Say you saw something unusual—such as a blue strawberry or a purple cat. You’d engage with it more, hoping to make sense of it. Psychologists have recognized this tendency for many years. Even infants stare longer at an object they find surprising. We have found that people will also use more words to describe something that defies their expectations for others rather than conforming to those expectations. We call this phenomenon the “surprised elaboration effect.”
This effect can reveal hidden or subconscious biases about people from different racial or ethnic backgrounds, according to research by my colleague Lauren Eskreis-Winkler of Northwestern University and me. In the U.S., society often links Black and Latino communities with people living in poverty or in a dangerous neighborhood. These associations become the seeds for implicitly biased thinking: without bad intentions, people start to expect the worst for individuals from minority backgrounds. In a series of studies, we found that when people are asked to write about situations that run counter to expectations linked to race or ethnicity—a good thing happening to a member of a racial or ethnic minority group, for instance—they use a lot more words. The length of their responses points to stereotypes that they may not even think they carry but that nonetheless influence their thinking.
To understand how stereotypes spur surprised elaboration, we studied public records to compare reports related to individuals of different races and ethnicities. For example, we reviewed 1,051 missing-child posters created by law enforcement agencies in California, Texas, Florida and New York State. The state records identified these children as white, Black or Hispanic.
When we analyzed the reports, we found that posters about white children were 30 percent longer than the others. This difference was not a function of relative rarity: no one group of children was statistically more likely to have gone missing. What was going on? We suspect that surprised elaboration was at play. In the U.S., many people associate white people with better life outcomes and Black and Hispanic people with more negative experiences. So the reports may reflect the writers’ conscious or unconscious stereotype that white children are less likely to go missing than Black or Hispanic kids. Their sense that a missing white child was an unusual and surprising event led them to write more about it.
Another set of public records revealed a similar pattern. When medical examiners wrote reports of unidentified bodies, these reports were 20 percent longer for white individuals, compared with Black or Hispanic people. Once again, we suspect that people were more surprised by unidentified white individuals than they were by Black or Hispanic ones, prompting them to write more.
To explore this idea further, we designed a few experiments. Working with more than 1,200 people and several different scenarios, we presented participants with a few basic details—such as a photograph and brief description of a situation—and then asked them to write up some form of report. The scenarios varied: for example, participants might have learned that the individual photographed was a teacher who had received an award or a professor who was recently caught taking drugs. In some cases, we also asked people how surprised they felt about the particular situation.
What we found repeatedly was that participants wrote more—indicating their surprise—in situations where negative events were associated with white individuals and positive events were associated with Black individuals. For instance, people wrote 25 percent more about a white teacher, as opposed to a Black teacher, who was fired for sexual harassment. Another group wrote 30 percent more about a Black teacher, as opposed to a white one, who won an award. Participants were more surprised when white teachers were at fault and when Black teachers won a prize. The number of words they wrote revealed the societal stereotype that white people have more positive life outcomes.
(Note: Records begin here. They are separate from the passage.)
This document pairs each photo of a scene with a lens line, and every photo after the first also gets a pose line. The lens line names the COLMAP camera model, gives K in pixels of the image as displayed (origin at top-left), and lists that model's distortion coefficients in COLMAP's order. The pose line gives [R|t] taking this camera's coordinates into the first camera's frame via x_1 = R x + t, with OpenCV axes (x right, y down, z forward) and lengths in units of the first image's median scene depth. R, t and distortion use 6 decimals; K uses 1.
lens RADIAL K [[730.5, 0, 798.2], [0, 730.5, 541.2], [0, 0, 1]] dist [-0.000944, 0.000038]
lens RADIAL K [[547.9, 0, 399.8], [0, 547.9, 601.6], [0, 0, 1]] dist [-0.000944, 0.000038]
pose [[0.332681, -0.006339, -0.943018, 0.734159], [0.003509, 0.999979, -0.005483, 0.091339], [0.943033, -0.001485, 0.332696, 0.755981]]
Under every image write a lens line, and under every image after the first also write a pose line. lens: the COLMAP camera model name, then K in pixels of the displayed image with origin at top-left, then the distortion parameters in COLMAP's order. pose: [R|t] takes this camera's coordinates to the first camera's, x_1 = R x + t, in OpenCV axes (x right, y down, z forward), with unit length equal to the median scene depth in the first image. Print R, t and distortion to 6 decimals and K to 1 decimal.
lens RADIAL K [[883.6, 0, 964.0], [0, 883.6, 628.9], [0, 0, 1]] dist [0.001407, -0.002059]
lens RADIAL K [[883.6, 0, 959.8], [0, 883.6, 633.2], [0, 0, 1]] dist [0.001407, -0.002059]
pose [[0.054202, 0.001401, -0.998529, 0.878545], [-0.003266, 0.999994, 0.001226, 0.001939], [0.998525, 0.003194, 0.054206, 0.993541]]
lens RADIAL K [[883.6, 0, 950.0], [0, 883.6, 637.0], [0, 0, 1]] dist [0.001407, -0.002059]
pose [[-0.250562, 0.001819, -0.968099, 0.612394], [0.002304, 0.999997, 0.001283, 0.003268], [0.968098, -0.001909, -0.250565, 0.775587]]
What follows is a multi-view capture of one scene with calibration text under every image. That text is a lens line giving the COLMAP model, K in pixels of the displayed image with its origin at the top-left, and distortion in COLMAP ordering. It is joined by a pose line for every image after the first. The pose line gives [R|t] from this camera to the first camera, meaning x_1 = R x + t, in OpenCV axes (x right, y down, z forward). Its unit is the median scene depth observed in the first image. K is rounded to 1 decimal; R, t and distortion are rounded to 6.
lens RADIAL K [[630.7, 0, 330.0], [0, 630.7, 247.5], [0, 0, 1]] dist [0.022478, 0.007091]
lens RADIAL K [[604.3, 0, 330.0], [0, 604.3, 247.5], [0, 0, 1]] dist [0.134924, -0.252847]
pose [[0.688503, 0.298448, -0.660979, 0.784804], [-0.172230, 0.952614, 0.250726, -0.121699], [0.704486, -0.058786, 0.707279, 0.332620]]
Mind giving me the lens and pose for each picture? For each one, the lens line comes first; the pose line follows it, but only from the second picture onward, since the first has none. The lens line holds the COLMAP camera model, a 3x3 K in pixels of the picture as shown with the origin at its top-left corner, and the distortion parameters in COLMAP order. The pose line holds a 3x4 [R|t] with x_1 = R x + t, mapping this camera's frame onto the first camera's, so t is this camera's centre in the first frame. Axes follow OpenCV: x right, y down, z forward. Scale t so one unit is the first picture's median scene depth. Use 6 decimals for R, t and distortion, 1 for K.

We discovered the same effect of surprise on elaboration in a sample of all-Black participants, who wrote more about a white college professor accused of coming to class while on drugs than a Black professor in the same scenario.
Putting this evidence together, we start to see how surprised elaboration can become a tool for identifying and documenting society’s stereotypes. People don’t usually admit their negative expectations for social groups, even to themselves. We do not believe that the bulk of writers involved were consciously expecting less of Black or Hispanic people. Still, we would argue that the length of their writing reflected their recognition of counterstereotypical events such as a good outcome to a member of a minority group or a bad outcome to a member of a majority group.
This form of surprised elaboration can have significant consequences. In another set of experiments, we presented more than 400 people with reports of various lengths—such as unidentified body or missing child reports—and asked them to assign each a priority level that would be used to help determine government spending to address that case. We found that longer reports got higher-priority scores from people, and they wanted the government to spend more to solve those cases.
We even created two missing children and two unidentified body reports that were nearly identical in details but that varied in length. We found that 64 percent of our respondents preferred to funnel resources toward the case that featured a wordier report. Lengthy descriptions signaled greater importance to the reader. Because our earlier work hints that longer missing child and unidentified body write-ups generally involve white victims, our finding raises the troubling possibility that people may prioritize those cases as a function of their longer reports.
Writers and speakers, whether journalists or law enforcement or public officials, should be mindful when discussing a negative event that has happened to a member of a minority group. When we say little about these incidents, we should ask ourselves whether we are less surprised and hence assume these events are somehow less interesting or lower priority.
As readers and listeners, we should recognize this potential bias in communication so that we can think critically about how stereotypes might in turn enforce structural barriers. We can remember that what others say is just one part of their message: how much they say can be every bit as revealing.